- EXERCISE INSTRUCTIONS:
Keep only the lines of the data below that contain "Describe", and copy them.

Items listed in a dataset:
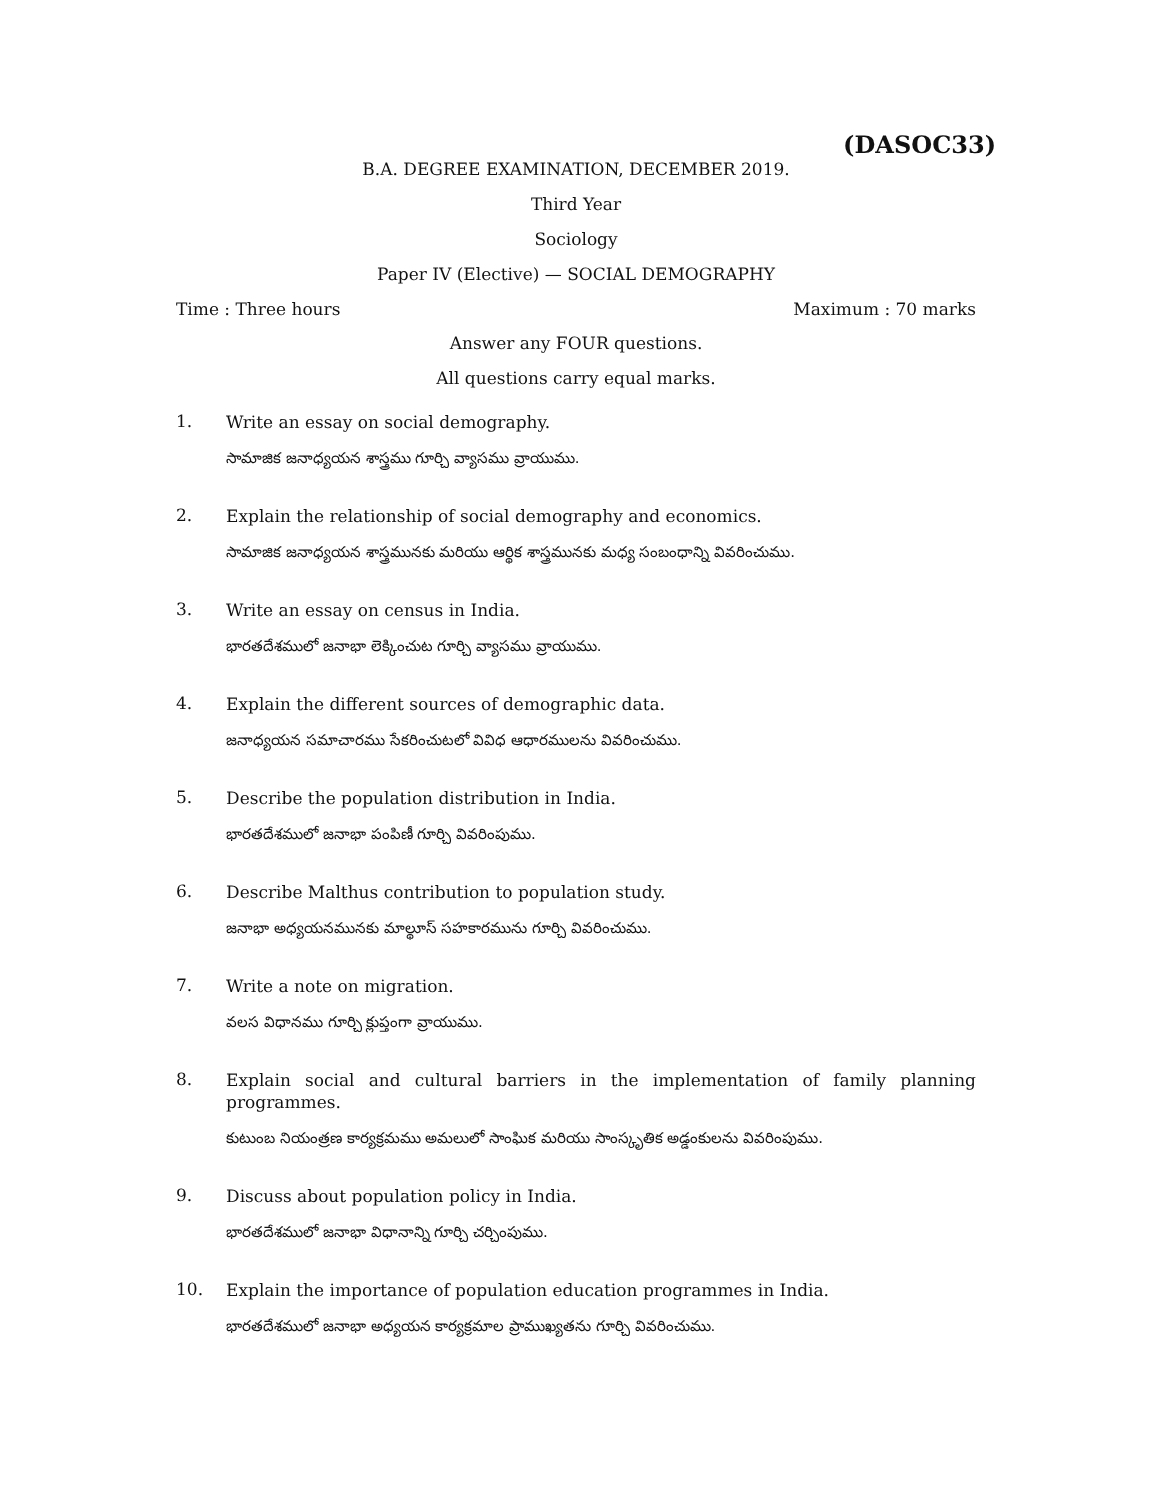(DASOC33)
B.A. DEGREE EXAMINATION, DECEMBER 2019.
Third Year
Sociology
Paper IV (Elective) — SOCIAL DEMOGRAPHY
Time : Three hours Maximum : 70 marks
Answer any FOUR questions.
All questions carry equal marks.
1.
Write an essay on social demography.
సామాజిక జనాధ్యయన శాస్త్రము గూర్చి వ్యాసము వ్రాయుము.
2.
Explain the relationship of social demography and economics.
సామాజిక జనాధ్యయన శాస్త్రమునకు మరియు ఆర్థిక శాస్త్రమునకు మధ్య సంబంధాన్ని వివరించుము.
3.
Write an essay on census in India.
భారతదేశములో జనాభా లెక్కించుట గూర్చి వ్యాసము వ్రాయుము.
4.
Explain the different sources of demographic data.
జనాధ్యయన సమాచారము సేకరించుటలో వివిధ ఆధారములను వివరించుము.
5.
Describe the population distribution in India.
భారతదేశములో జనాభా పంపిణీ గూర్చి వివరింపుము.
6.
Describe Malthus contribution to population study.
జనాభా అధ్యయనమునకు మాల్థూస్ సహకారమును గూర్చి వివరించుము.
7.
Write a note on migration.
వలస విధానము గూర్చి క్లుప్తంగా వ్రాయుము.
8.
Explain social and cultural barriers in the implementation of family planning programmes.
కుటుంబ నియంత్రణ కార్యక్రమము అమలులో సాంఘిక మరియు సాంస్కృతిక అడ్డంకులను వివరింపుము.
9.
Discuss about population policy in India.
భారతదేశములో జనాభా విధానాన్ని గూర్చి చర్చింపుము.
10.
Explain the importance of population education programmes in India.
భారతదేశములో జనాభా అధ్యయన కార్యక్రమాల ప్రాముఖ్యతను గూర్చి వివరించుము.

- FINISHED EXERCISE:
Describe the population distribution in India.
Describe Malthus contribution to population study.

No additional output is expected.